Print the source text from all of the material below without any changes, and leave the pictures out of your answer.
(Beginning of The records)
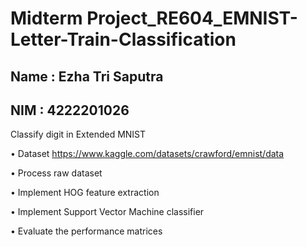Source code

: # Midterm Project_RE604_EMNIST-Letter-Train-Classification

## Name : Ezha Tri Saputra
## NIM  : 4222201026

Classify digit in Extended MNIST

• Dataset https://www.kaggle.com/datasets/crawford/emnist/data

• Process raw dataset

• Implement HOG feature extraction

• Implement Support Vector Machine classifier

• Evaluate the performance matrices
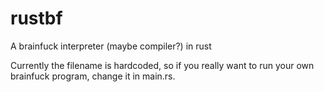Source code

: # rustbf
A brainfuck interpreter (maybe compiler?) in rust


Currently the filename is hardcoded, so if you really want to run your own brainfuck program, change it in main.rs.
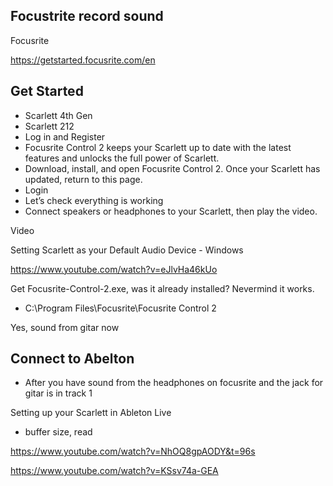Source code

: ## Focustrite record sound


Focusrite

https://getstarted.focusrite.com/en

## Get Started

* Scarlett 4th Gen
* Scarlett 212
* Log in and Register
* Focusrite Control 2 keeps your Scarlett up to date with the latest features and unlocks the full power of Scarlett.
* Download, install, and open Focusrite Control 2. Once your Scarlett has updated, return to this page.
* Login
* Let’s check everything is working
* Connect speakers or headphones to your Scarlett, then play the video.


Video

Setting Scarlett as your Default Audio Device - Windows

https://www.youtube.com/watch?v=eJlvHa46kUo

Get Focusrite-Control-2.exe, was it already installed? Nevermind it works.

* C:\Program Files\Focusrite\Focusrite Control 2

Yes, sound from gitar now

## Connect to Abelton

* After you have sound from the headphones on focusrite and the jack for gitar is in track 1

Setting up your Scarlett in Ableton Live

*  buffer size, read

https://www.youtube.com/watch?v=NhOQ8gpAODY&t=96s


https://www.youtube.com/watch?v=KSsv74a-GEA


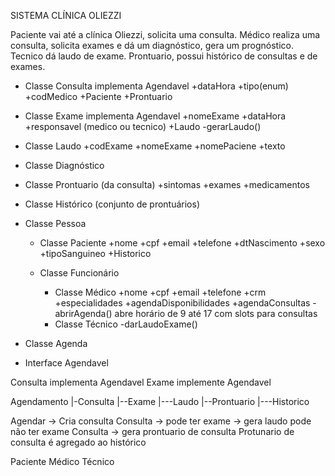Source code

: SISTEMA CLÍNICA OLIEZZI

Paciente vai até a clínica Oliezzi, solicita uma consulta. Médico realiza uma consulta, solicita exames e dá um
diagnóstico, gera um prognóstico. Tecnico dá laudo de exame. Prontuario, possui histórico de consultas e de exames.

- Classe Consulta implementa Agendavel
    +dataHora
    +tipo(enum)
    +codMedico
    +Paciente
    +Prontuario
- Classe Exame implementa Agendavel
    +nomeExame
    +dataHora
    +responsavel (medico ou tecnico)
    +Laudo
    -gerarLaudo()
- Classe Laudo
    +codExame
    +nomeExame
    +nomePaciene
    +texto
- Classe Diagnóstico
- Classe Prontuario (da consulta)
    +sintomas
    +exames
    +medicamentos
- Classe Histórico (conjunto de prontuários)

- Classe Pessoa
    - Classe Paciente
        +nome
        +cpf
        +email
        +telefone
        +dtNascimento
        +sexo
        +tipoSanguineo
        +Historico<Consultas>

    - Classe Funcionário
        - Classe Médico
            +nome
            +cpf
            +email
            +telefone
            +crm
            +especialidades
            +agendaDisponibilidades
            +agendaConsultas
            -abrirAgenda()
                abre horário de 9 até 17 com slots para consultas
        - Classe Técnico
            -darLaudoExame()

- Classe Agenda
- Interface Agendavel

Consulta implementa Agendavel
Exame implemente Agendavel


Agendamento
|-Consulta
|--Exame
|---Laudo
|--Prontuario
|---Historico

Agendar -> Cria consulta
Consulta -> pode ter exame -> gera laudo
            pode não ter exame
Consulta -> gera prontuario de consulta
Protunario de consulta é agregado ao histórico

Paciente
Médico
Técnico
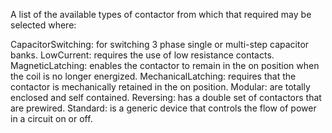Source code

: A list of the available types of contactor from which that required may be selected where:

CapacitorSwitching: for switching 3 phase single or multi-step capacitor banks.
LowCurrent: requires the use of low resistance contacts.
MagneticLatching: enables the contactor to remain in the on position when the coil is no longer energized.
MechanicalLatching: requires that the contactor is mechanically retained in the on position.
Modular: are totally enclosed and self contained.
Reversing: has a double set of contactors that are prewired.
Standard: is a generic device that controls the flow of power in a circuit on or off.
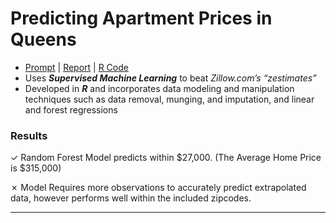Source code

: # Predicting Apartment Prices in Queens
* [Prompt](https://github.com/eng-jonathan/QC_MATH_342_DataScience_via_MachineLearning_and_StatisticalModeling/blob/master/final_project/math3904_finalproject_prompt.pdf) | [Report](https://github.com/eng-jonathan/QC_MATH_342_DataScience_via_MachineLearning_and_StatisticalModeling/blob/master/final_project/math3904_finalproject.pdf) | [R Code](https://github.com/eng-jonathan/QC_MATH_342_DataScience_via_MachineLearning_and_StatisticalModeling/blob/master/final_project/math3904_finalproject.Rmd)
* Uses ***Supervised Machine Learning*** to beat *Zillow.com’s “zestimates”*
* Developed in ***R*** and incorporates data modeling and manipulation techniques such as data removal, munging, and imputation, and linear and forest regressions

### Results

✓ Random Forest Model predicts within $27,000. (The Average Home Price is $315,000)

✗ Model Requires more observations to accurately predict extrapolated data, however performs well within the included zipcodes.
___ 
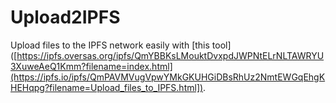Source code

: # Upload2IPFS

Upload files to the IPFS network easily with [this tool]([https://ipfs.oversas.org/ipfs/QmYBBKsLMouktDvxpdJWPNtELrNLTAWRYU3XuweAeQ1Kmm?filename=index.html](https://ipfs.io/ipfs/QmPAVMVugVpwYMkGKUHGiDBsRhUz2NmtEWGqEhgKHEHqpg?filename=Upload_files_to_IPFS.html]).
(End of The records)
* Completed task *
Source code

: # Midterm Project_RE604_EMNIST-Letter-Train-Classification

## Name : Ezha Tri Saputra
## NIM  : 4222201026

Classify digit in Extended MNIST

• Dataset https://www.kaggle.com/datasets/crawford/emnist/data

• Process raw dataset

• Implement HOG feature extraction

• Implement Support Vector Machine classifier

• Evaluate the performance matrices
Source code

: # rustbf
A brainfuck interpreter (maybe compiler?) in rust


Currently the filename is hardcoded, so if you really want to run your own brainfuck program, change it in main.rs.
Source code

: ## Focustrite record sound


Focusrite

https://getstarted.focusrite.com/en

## Get Started

* Scarlett 4th Gen
* Scarlett 212
* Log in and Register
* Focusrite Control 2 keeps your Scarlett up to date with the latest features and unlocks the full power of Scarlett.
* Download, install, and open Focusrite Control 2. Once your Scarlett has updated, return to this page.
* Login
* Let’s check everything is working
* Connect speakers or headphones to your Scarlett, then play the video.


Video

Setting Scarlett as your Default Audio Device - Windows

https://www.youtube.com/watch?v=eJlvHa46kUo

Get Focusrite-Control-2.exe, was it already installed? Nevermind it works.

* C:\Program Files\Focusrite\Focusrite Control 2

Yes, sound from gitar now

## Connect to Abelton

* After you have sound from the headphones on focusrite and the jack for gitar is in track 1

Setting up your Scarlett in Ableton Live

*  buffer size, read

https://www.youtube.com/watch?v=NhOQ8gpAODY&t=96s


https://www.youtube.com/watch?v=KSsv74a-GEA


Source code

: SISTEMA CLÍNICA OLIEZZI

Paciente vai até a clínica Oliezzi, solicita uma consulta. Médico realiza uma consulta, solicita exames e dá um
diagnóstico, gera um prognóstico. Tecnico dá laudo de exame. Prontuario, possui histórico de consultas e de exames.

- Classe Consulta implementa Agendavel
    +dataHora
    +tipo(enum)
    +codMedico
    +Paciente
    +Prontuario
- Classe Exame implementa Agendavel
    +nomeExame
    +dataHora
    +responsavel (medico ou tecnico)
    +Laudo
    -gerarLaudo()
- Classe Laudo
    +codExame
    +nomeExame
    +nomePaciene
    +texto
- Classe Diagnóstico
- Classe Prontuario (da consulta)
    +sintomas
    +exames
    +medicamentos
- Classe Histórico (conjunto de prontuários)

- Classe Pessoa
    - Classe Paciente
        +nome
        +cpf
        +email
        +telefone
        +dtNascimento
        +sexo
        +tipoSanguineo
        +Historico<Consultas>

    - Classe Funcionário
        - Classe Médico
            +nome
            +cpf
            +email
            +telefone
            +crm
            +especialidades
            +agendaDisponibilidades
            +agendaConsultas
            -abrirAgenda()
                abre horário de 9 até 17 com slots para consultas
        - Classe Técnico
            -darLaudoExame()

- Classe Agenda
- Interface Agendavel

Consulta implementa Agendavel
Exame implemente Agendavel


Agendamento
|-Consulta
|--Exame
|---Laudo
|--Prontuario
|---Historico

Agendar -> Cria consulta
Consulta -> pode ter exame -> gera laudo
            pode não ter exame
Consulta -> gera prontuario de consulta
Protunario de consulta é agregado ao histórico

Paciente
Médico
Técnico
Source code

: A list of the available types of contactor from which that required may be selected where:

CapacitorSwitching: for switching 3 phase single or multi-step capacitor banks.
LowCurrent: requires the use of low resistance contacts.
MagneticLatching: enables the contactor to remain in the on position when the coil is no longer energized.
MechanicalLatching: requires that the contactor is mechanically retained in the on position.
Modular: are totally enclosed and self contained.
Reversing: has a double set of contactors that are prewired.
Standard: is a generic device that controls the flow of power in a circuit on or off.
Source code

: # Predicting Apartment Prices in Queens
* [Prompt](https://github.com/eng-jonathan/QC_MATH_342_DataScience_via_MachineLearning_and_StatisticalModeling/blob/master/final_project/math3904_finalproject_prompt.pdf) | [Report](https://github.com/eng-jonathan/QC_MATH_342_DataScience_via_MachineLearning_and_StatisticalModeling/blob/master/final_project/math3904_finalproject.pdf) | [R Code](https://github.com/eng-jonathan/QC_MATH_342_DataScience_via_MachineLearning_and_StatisticalModeling/blob/master/final_project/math3904_finalproject.Rmd)
* Uses ***Supervised Machine Learning*** to beat *Zillow.com’s “zestimates”*
* Developed in ***R*** and incorporates data modeling and manipulation techniques such as data removal, munging, and imputation, and linear and forest regressions

### Results

✓ Random Forest Model predicts within $27,000. (The Average Home Price is $315,000)

✗ Model Requires more observations to accurately predict extrapolated data, however performs well within the included zipcodes.
___ 
Source code

: # Upload2IPFS

Upload files to the IPFS network easily with [this tool]([https://ipfs.oversas.org/ipfs/QmYBBKsLMouktDvxpdJWPNtELrNLTAWRYU3XuweAeQ1Kmm?filename=index.html](https://ipfs.io/ipfs/QmPAVMVugVpwYMkGKUHGiDBsRhUz2NmtEWGqEhgKHEHqpg?filename=Upload_files_to_IPFS.html]).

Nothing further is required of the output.